Open jiegillet opened 3 years ago
Hi! 👋 I tried playing around with this in an effort to both learn Elixir and try to make something productive.
I created a new folder inside test_data
with:
input.ex
defmodule Something do
defstruct [:a, :b]
def something(%Something{a: a}), do: %Something{a: 2 * a}
def something_else(%__MODULE__{a: a}), do: %__MODULE__{a: 3 * a}
end
expected_representation.txt
defmodule Placeholder_1 do
defstruct [:a, :b]
def placeholder_2(%Placeholder_1{a: placeholder_3}) do
%Placeholder_1{a: 2 * placeholder_3}
end
def placeholder_4(%__MODULE__{a: placeholder_3}) do
%__MODULE__{a: 3 * placeholder_3}
end
end
expected_mapping.json
{
"Placeholder_1": "Something",
"placeholder_2": "something",
"placeholder_3": "a",
"placeholder_4": "something_else"
}
And I wanted to see the current result so I ran the test I got this:
If I read this correctly, it would appear that the struct name is already properly normalised, but the key wasn't. Did I do something wrong or is this already partially implemented?

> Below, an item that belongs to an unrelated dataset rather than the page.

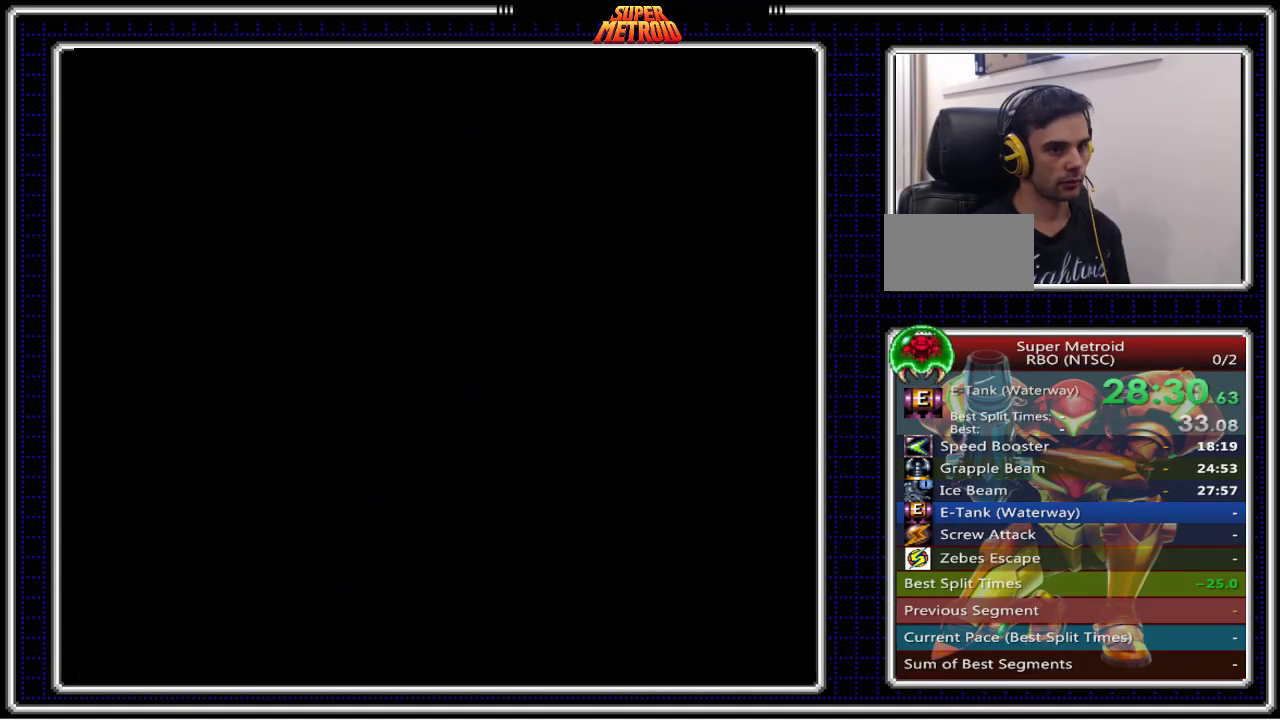
{"dt_ms": 1000, "buttons": ["B", "DPAD_LEFT"]}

Hmm... @jiegillet is it possible that we accidentally implemented this in https://github.com/exercism/elixir-representer/pull/44 ?
Yes, it's entirely possible :) It happened when we normalized module names, the struct names followed along. I didn't close this issue because of the key behavior.
I don't necessarily think that we should normalize all map keys indiscriminately, but we certainly can do it for the ones in defstruct
because they are user defined. In that sense the current behavior is a step in the right direction and what is missing is
defstruct [:placeholder_1, :placeholder_2] # or whatever numbers
@angelikatyborska what do you think? I also suspect that #44 may have introduced some undesirable behavior with key replacement, so I would suggest to test the representer on some larger codebase that uses maps in various ways...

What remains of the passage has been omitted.